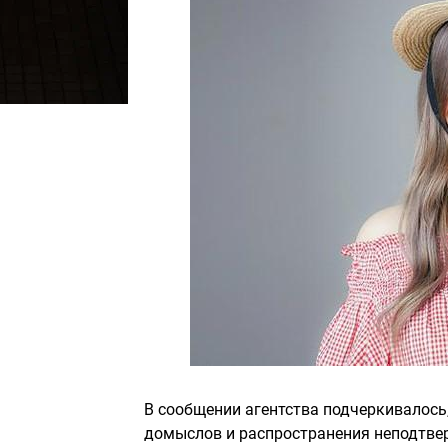
В сообщении агентства подчеркивалось
домыслов и распространения неподтвер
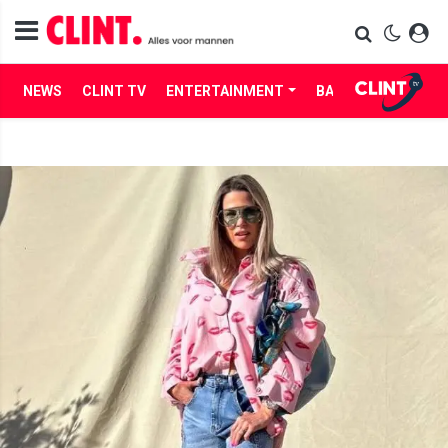
NEWS
CLINT TV
ENTERTAINMENT
BABES
LIFE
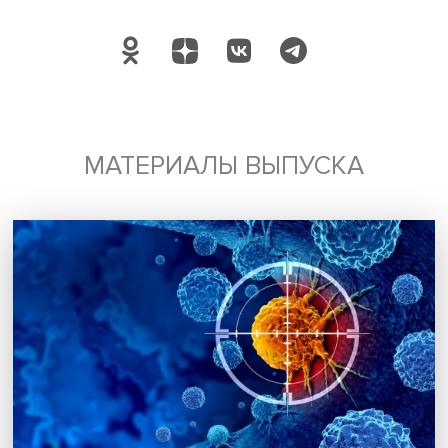
Будь всегда в курсе !
Подпишись на наши новости:
Подписаться
Я согласен на обработку
персональных данных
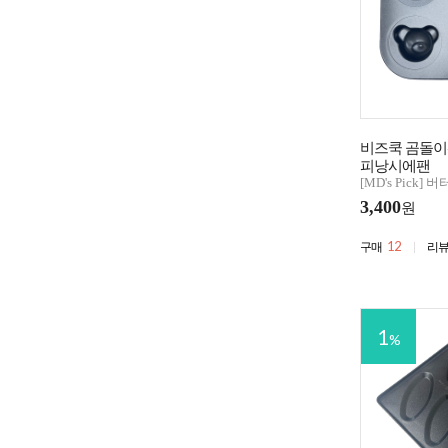
비즈쿡 곰돌이
피낭시에팬
[MD's Pick]
3,400
원
12
구매
리
1
%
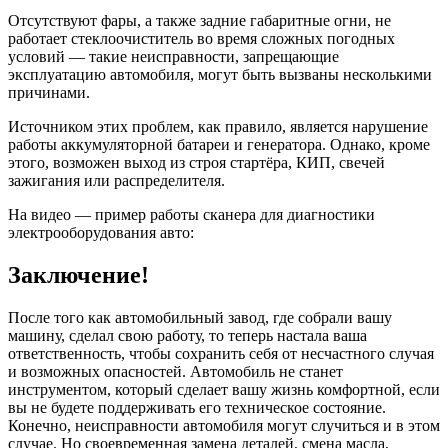
Отсутствуют фары, а также задние габаритные огни, не
работает стеклоочиститель во время сложных погодных
условий — такие неисправности, запрещающие
эксплуатацию автомобиля, могут быть вызваны несколькими
причинами.
Источником этих проблем, как правило, является нарушение
работы аккумуляторной батареи и генератора. Однако, кроме
этого, возможен выход из строя стартёра, КИП, свечей
зажигания или распределителя.
На видео — пример работы сканера для диагностики
электрооборудования авто:
Заключение!
После того как автомобильный завод, где собрали вашу
машину, сделал свою работу, то теперь настала ваша
ответственность, чтобы сохранить себя от несчастного случая
и возможных опасностей. Автомобиль не станет
инструментом, который сделает вашу жизнь комфортной, если
вы не будете поддерживать его техническое состояние.
Конечно, неисправности автомобиля могут случиться и в этом
случае. Но своевременная замена деталей, смена масла,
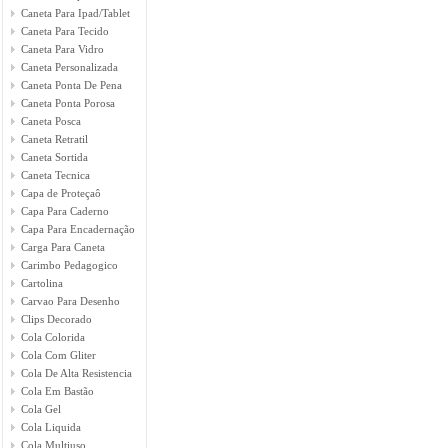
Caneta Para Ipad/Tablet
Caneta Para Tecido
Caneta Para Vidro
Caneta Personalizada
Caneta Ponta De Pena
Caneta Ponta Porosa
Caneta Posca
Caneta Retratil
Caneta Sortida
Caneta Tecnica
Capa de Proteçaô
Capa Para Caderno
Capa Para Encadernação
Carga Para Caneta
Carimbo Pedagogico
Cartolina
Carvao Para Desenho
Clips Decorado
Cola Colorida
Cola Com Gliter
Cola De Alta Resistencia
Cola Em Bastão
Cola Gel
Cola Liquida
Cola Multiuso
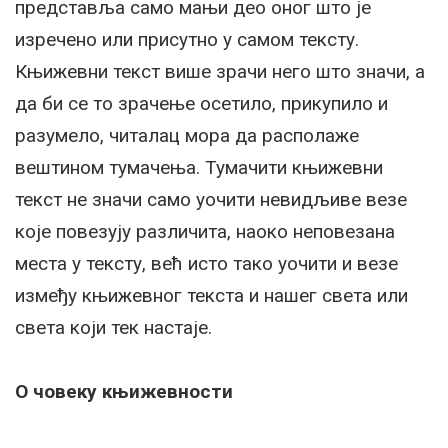
представља само мањи део оног што је
изречено или присутно у самом тексту.
Књижевни текст више зрачи него што значи, а
да би се то зрачење осетило, прикупило и
разумело, читалац мора да располаже
вештином тумачења. Тумачити књижевни
текст не значи само уочити невидљиве везе
које повезују различита, наоко неповезана
места у тексту, већ исто тако уочити и везе
између књижевног текста и нашег света или
света који тек настаје.
О човеку књижевности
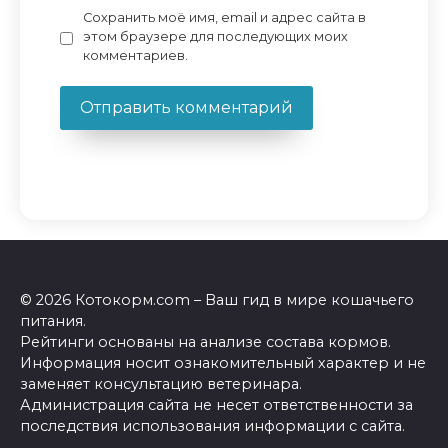
Сохранить моё имя, email и адрес сайта в
этом браузере для последующих моих
комментариев.
© 2026 Котокорм.com – Ваш гид в мире кошачьего
питания.
Рейтинги основаны на анализе состава кормов.
Информация носит ознакомительный характер и не
заменяет консультацию ветеринара.
Администрация сайта не несет ответственности за
последствия использования информации с сайта.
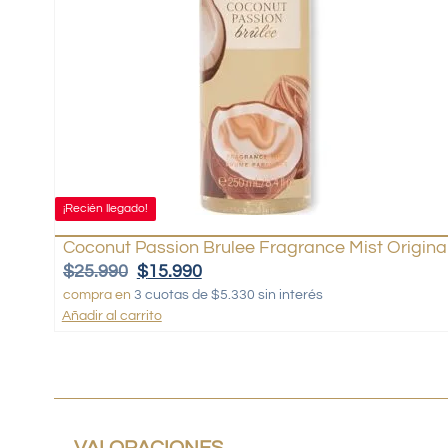
¡Recién llegado!
Coconut Passion Brulee Fragrance Mist Origina
$
25.990
$
15.990
compra en
3 cuotas de $5.330 sin interés
Añadir al carrito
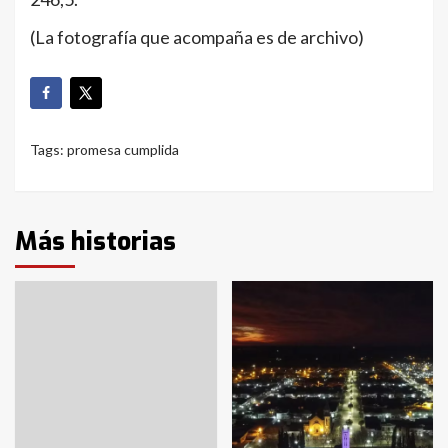
(La fotografía que acompaña es de archivo)
Tags:
promesa cumplida
Más historias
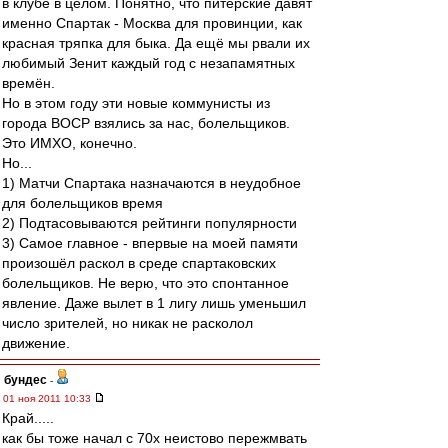
в клубе в целом. Понятно, что питерские давят
именно Спартак - Москва для провинции, как
красная тряпка для быка. Да ещё мы рвали их
любимый Зенит каждый год с незапамятных
времён.
Но в этом году эти новые коммунисты из
города ВОСР взялись за нас, болельщиков.
Это ИМХО, конечно.
Но...
1) Матчи Спартака назначаются в неудобное
для болельщиков время
2) Подтасовываются рейтинги популярности
3) Самое главное - впервые на моей памяти
произошёл раскол в среде спартаковских
болельщиков. Не верю, что это спонтанное
явление. Даже вылет в 1 лигу лишь уменьшил
число зрителей, но никак не расколол
движение.
бундес
-
01 ноя 2011 10:33
Край.....
как бы тоже начал с 70х неистово пережмвать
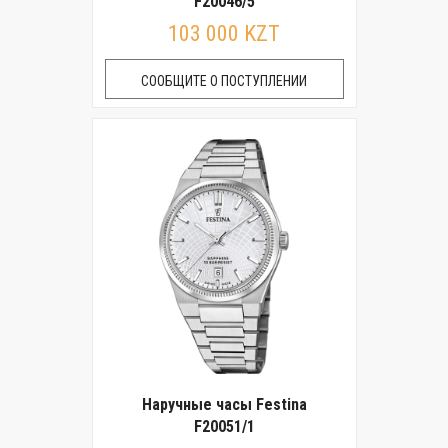
F20046/5
103 000 KZT
СООБЩИТЕ О ПОСТУПЛЕНИИ
Наручные часы Festina
F20051/1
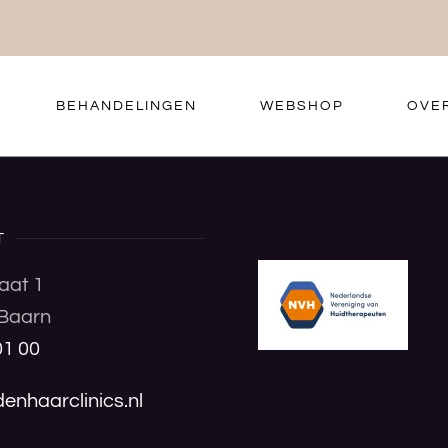
BEHANDELINGEN
WEBSHOP
OVE
T
aat 1
Baarn
01 00
enhaarclinics.nl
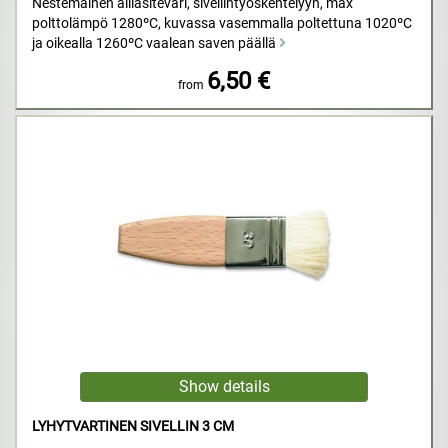
Nestemäinen alilasiteväri, sivellintyöskentelyyn, max
polttolämpö 1280ºC, kuvassa vasemmalla poltettuna 1020ºC
ja oikealla 1260ºC vaalean saven päällä
6,50 €
from
LYHYTVARTINEN SIVELLIN 3 CM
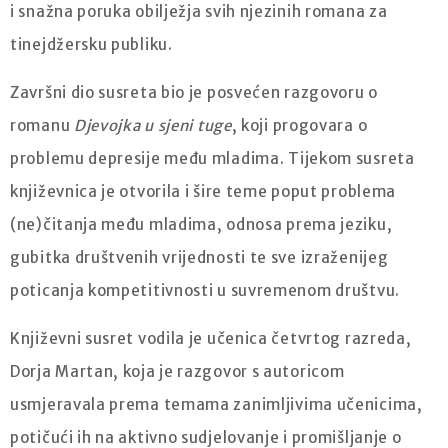
i snažna poruka obilježja svih njezinih romana za
tinejdžersku publiku.
Završni dio susreta bio je posvećen razgovoru o
romanu
Djevojka u sjeni tuge
, koji progovara o
problemu depresije među mladima. Tijekom susreta
književnica je otvorila i šire teme poput problema
(ne)čitanja među mladima, odnosa prema jeziku,
gubitka društvenih vrijednosti te sve izraženijeg
poticanja kompetitivnosti u suvremenom društvu.
Književni susret vodila je učenica četvrtog razreda,
Dorja Martan, koja je razgovor s autoricom
usmjeravala prema temama zanimljivima učenicima,
potičući ih na aktivno sudjelovanje i promišljanje o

• **JOB**:
Locate each line in the material that contains the word "mladima" and copy those lines.

• **TASK ANSWER**:
problemu depresije među mladima. Tijekom susreta
(ne)čitanja među mladima, odnosa prema jeziku,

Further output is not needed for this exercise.